Нет счастья на земле Но нет его и выше.Времена скручиваются. Крутые идут времена. Россия — совесть мира. В этом смысл России.
Часть восьмая
ЛЕС И САД
ИЗ ГЛУБИНЫ
Нежданный звонок. Шероховатый голос с картавинкой:
— Привет. Это W.
— Какая W? — Она назвала фамилию моего врага.
— Ты звонишь довольно регулярно — каждые семь лет. Последний раз это было вскоре после убийства отца Александра Меня...
— Я тогда уехала в Америку.
— А сейчас?
— Я там живу.
— В каком штате?
— В Вермонте.
— Работаешь там?
— Нет.
— А что делаешь?
— Пишу. Иногда вожу экскурсии.
— Ты вышла замуж?
— Да.
— А как же... — я назвал имя своего бывшего шефа.
— Никак.
— Ты его оставила?
— У вас ведь, кажется, две дочери?
— Они со мной. Обе в университете.
— Последнее время, как это ни странно, я тебя вспоминал: заканчиваю роман.
— Имена подлинные?
— Почти.
— Пожалуйста, измени моё имя. — Зачем?
— Не хочу, чтобы все знали о тех мерзостях, которые я творила.

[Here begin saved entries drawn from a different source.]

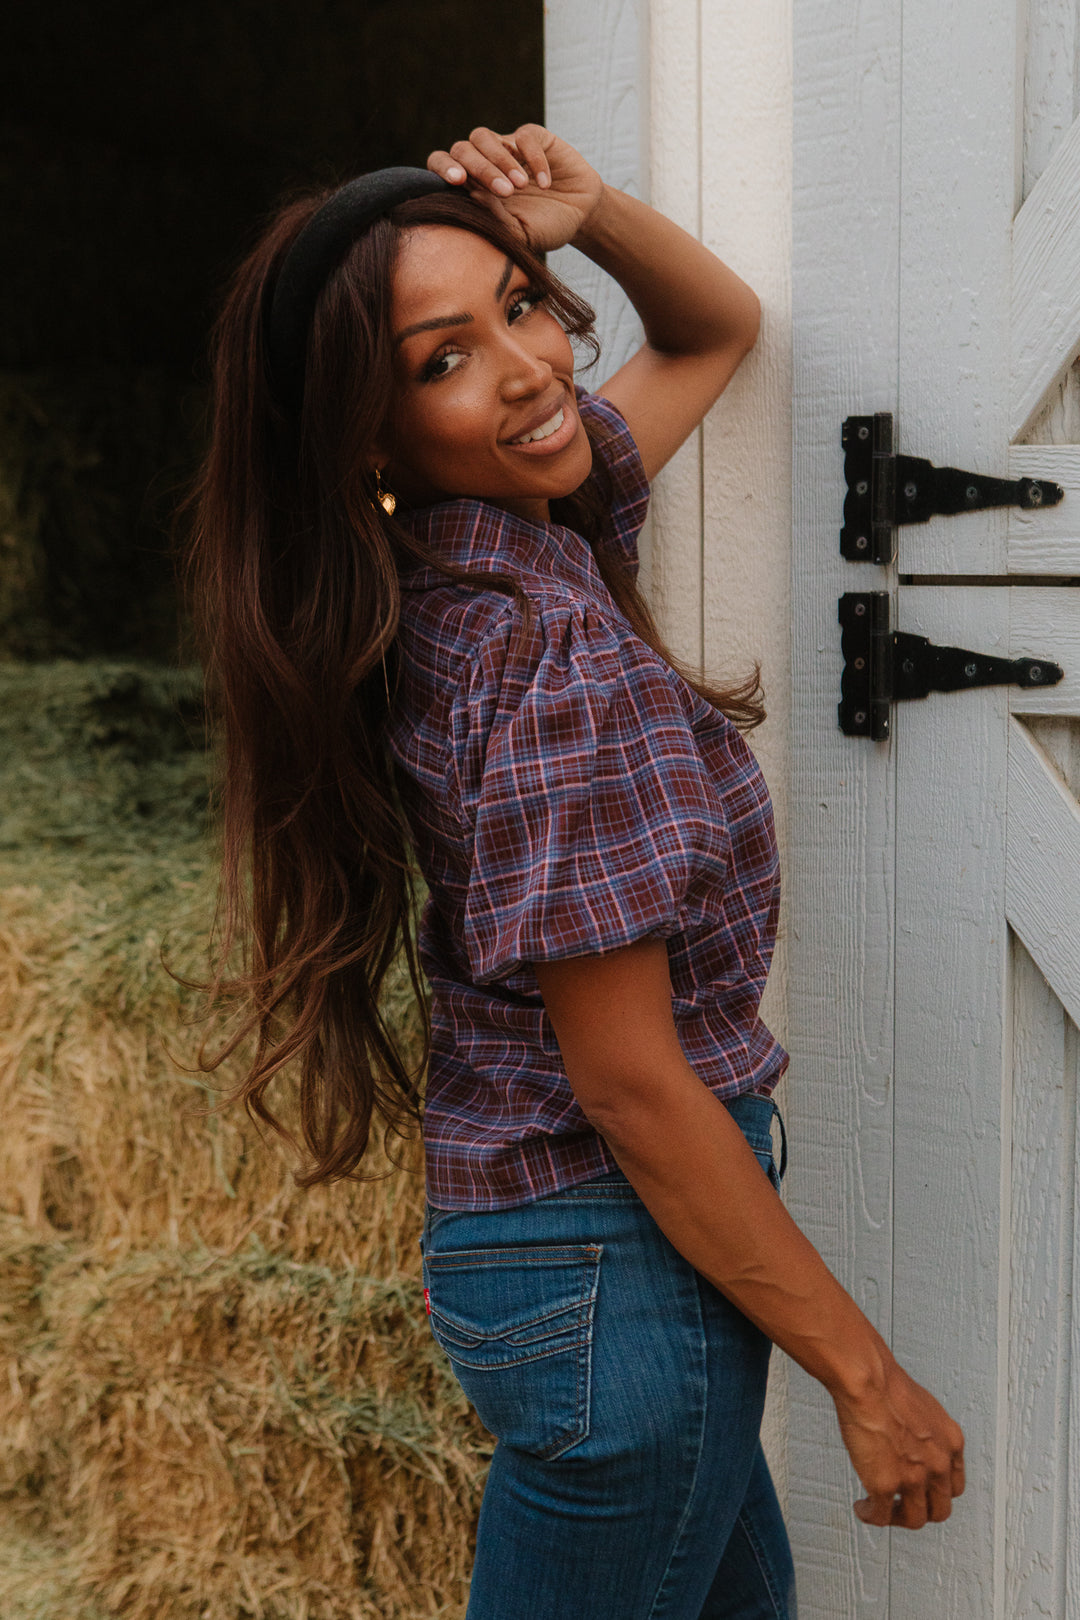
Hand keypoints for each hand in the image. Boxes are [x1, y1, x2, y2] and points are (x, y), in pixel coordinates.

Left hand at [426, 124, 603, 253]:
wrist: (579, 217)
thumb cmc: (544, 227)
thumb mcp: (519, 234)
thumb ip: (494, 220)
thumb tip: (470, 197)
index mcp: (472, 186)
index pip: (442, 166)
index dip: (443, 169)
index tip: (457, 182)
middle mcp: (484, 163)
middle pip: (462, 149)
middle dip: (481, 170)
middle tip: (504, 193)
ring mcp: (507, 147)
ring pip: (483, 137)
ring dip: (500, 161)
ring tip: (519, 187)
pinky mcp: (533, 137)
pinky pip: (523, 137)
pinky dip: (533, 159)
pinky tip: (545, 184)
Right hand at [833, 1353, 965, 1528]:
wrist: (868, 1381)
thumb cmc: (888, 1383)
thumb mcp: (924, 1407)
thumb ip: (926, 1431)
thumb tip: (912, 1438)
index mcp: (951, 1442)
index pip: (955, 1485)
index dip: (937, 1492)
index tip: (923, 1491)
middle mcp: (938, 1464)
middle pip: (939, 1509)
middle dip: (921, 1510)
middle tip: (904, 1506)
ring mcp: (913, 1478)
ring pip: (914, 1519)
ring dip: (897, 1518)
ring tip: (881, 1510)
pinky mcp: (885, 1485)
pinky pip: (881, 1515)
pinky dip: (872, 1515)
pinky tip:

— Я не знаю ни о каких твоих мерзостях. Да если бы и знал, не стал бы их описывать.
— Все равно. Измени имя.
— Хорошо.
Вот так персонаж воздействует на текст.
ЭМАНАЦИЯ
Я нёс костюмы на помойку и явственно ощущал, как от меня отделялись мои прежние оболочки.
Эта книга — моя оболочка.
И в овощном магазине в Твери на продавцов кричал, в сущности, не я: это кричали шляпа и плащ моего отца — партийного работника.